There has been a lot of uncertainty surrounding domestic equities over the past few years. In fact, different commentaries have shown that someone investing in low-rate term deposits would have outperformed an equity investor who invested instead in the S&P 500. While there are some merits to risk-adjusted, inflation-adjusted as well as tax-adjusted rates of return comparisons, there is plus some truth to the fact that staying invested meant for the long-term works just as well, if not better.

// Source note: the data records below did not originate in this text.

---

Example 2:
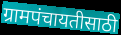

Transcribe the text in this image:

ग्रामपंचायतीसाठी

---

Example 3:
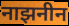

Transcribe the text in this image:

नाझनीन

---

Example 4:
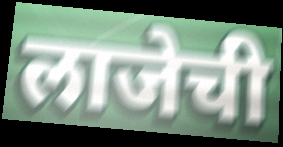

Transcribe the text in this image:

लाजेची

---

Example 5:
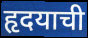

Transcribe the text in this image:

हृदयाची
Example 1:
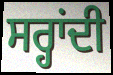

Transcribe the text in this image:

ਸਰ੍ਹਾਂਦੀ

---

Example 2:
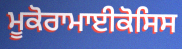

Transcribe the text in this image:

ਮੂਕੋਰਾਮਾਈਕੋਸਿਸ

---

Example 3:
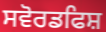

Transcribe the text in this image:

ਸਵੋਰਡਫਿਸ਼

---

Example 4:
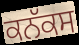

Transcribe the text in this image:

ਕਨੱਕਸ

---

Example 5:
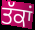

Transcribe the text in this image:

ਤੱਕਾਂ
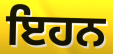
ਇਹਨ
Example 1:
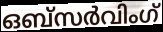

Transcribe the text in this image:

ഒബ്സർവിംഗ്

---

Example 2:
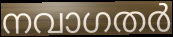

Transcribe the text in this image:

നവാഗതർ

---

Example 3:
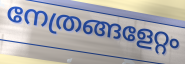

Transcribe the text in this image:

നേത്രങ്ങളേറ്റം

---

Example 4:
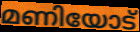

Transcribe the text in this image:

മണിയോട്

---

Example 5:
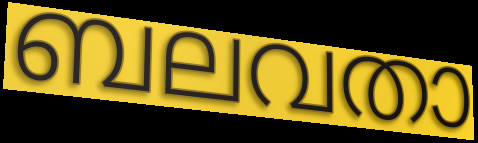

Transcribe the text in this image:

ബലവതാ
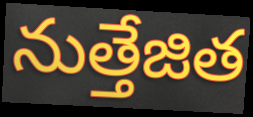
నుత్తేజిత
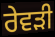
ਰੇਵੜੀ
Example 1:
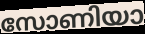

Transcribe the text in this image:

സോണിയാ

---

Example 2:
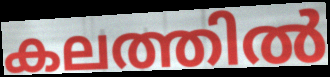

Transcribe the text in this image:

കലത്തിൽ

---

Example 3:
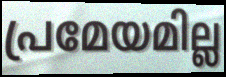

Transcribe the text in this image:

പ്രമേയമില്ല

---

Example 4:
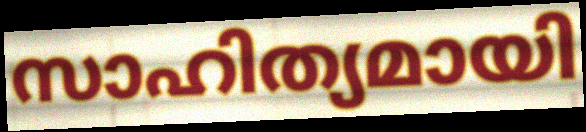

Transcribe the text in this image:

സാഹിത്യമായി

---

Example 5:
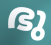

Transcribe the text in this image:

ഭു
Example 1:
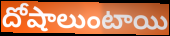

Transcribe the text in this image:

దోషాలుంటాయి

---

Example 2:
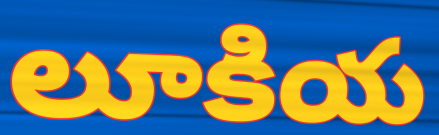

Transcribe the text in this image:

లూకియ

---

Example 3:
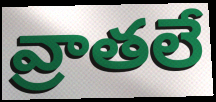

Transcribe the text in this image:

వ్రాతలే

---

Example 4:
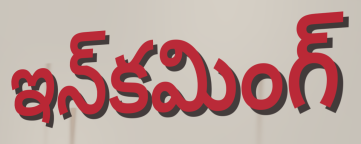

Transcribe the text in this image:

ఇన్‌కమింగ్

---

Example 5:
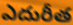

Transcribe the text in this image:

ఎదురీత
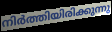
നിർത്തിയിരിക്കുന്നു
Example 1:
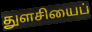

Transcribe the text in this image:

துளசியைப்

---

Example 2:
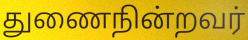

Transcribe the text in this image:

துணைநின்றவர்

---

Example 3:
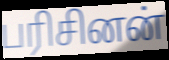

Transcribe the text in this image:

பரிசினன்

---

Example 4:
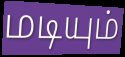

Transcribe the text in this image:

மடியும்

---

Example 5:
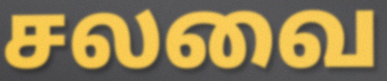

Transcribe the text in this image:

சலவை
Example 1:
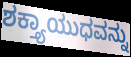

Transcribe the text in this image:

ಶಕ್ತ್ಯಾಯುಧವನ್ನು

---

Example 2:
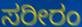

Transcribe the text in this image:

ಸರೀರಂ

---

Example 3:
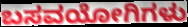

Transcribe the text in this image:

ಬಸವಯೋಗಿಗಳು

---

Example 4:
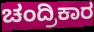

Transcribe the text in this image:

ಚಂದ್ರಿಕಾರ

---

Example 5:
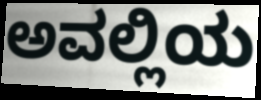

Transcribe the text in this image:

ಅವಲ್ಲಿಯ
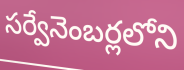
సర్వేనెంబర్లలోని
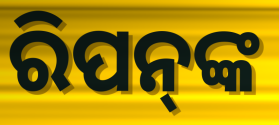
ରିପନ୍‍ଙ୍କ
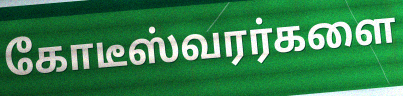
கோடீஸ்வரர்களை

But this is not about remaining invested. Instead, this is brief article is regarding the facts behind an outstanding year of returns for domestic equities starting the third quarter of 2010 plus continuing throughout the 2011 year. These facts are easily found virtually everywhere on the internet, so feel free to double check each of the three suggestions listed below:
one. Dividend increases on the horizon. Starting with General Electric increasing its dividend in mid 2010, the stage has been set for the more successful, cash rich companies to start bumping their dividends as well as provide greater yield meant for investors. This has been seen in Microsoft's recent boost of 23% to its dividend payout as well as tech giant, Cisco recently announced that it would target a one single% to 2% dividend yield on its shares prices for 2011 as well. Increases to dividends to an interesting story: one that the companies are generating enough cash to share returns with investors.
2. Merger and Acquisitions activity. While the markets have been fairly even on a YTD basis (up to the time of writing), merger as well as acquisitions activity has been on its unsurpassed tear since before the credit crisis. The oil industry has seen its paramount M&A growth in the past decade; technology firms take pleasure in HP have done billion dollar acquisitions of companies take pleasure in 3Par; AOL has recently purchased social website, TechCrunch for an undisclosed sum of money; also so on. M&A activities tells us that credit lending has loosened up some as well as that companies are confident in their ability to make such purchases.
3. History does duplicate itself. Interestingly enough, much of the skepticism has been around a "new economy" where the US does not compete, or cannot compete. There are job losses in a dying automotive industry to "support" this claim. However, there was plus a time where railroads employed a generous percentage of the workforce... no longer. Just as railroad employment has gone by the wayside, the automotive manufacturing industry and seems on the brink of extinction... something we have been planning meant for decades thanks to automation. History will repeat itself in that more works in various fields will open up as well as allow people to earn a living once again. It is named as evolution, something Ken Fisher recently commented about at Bloomberg.
These three items show just how powerful the domestic economy is. It always will be this powerful; it just takes some changing of gears as well as focus for it to go on its tear. Plus a final indicator: bond yields show an aggressive economic expansion on the horizon.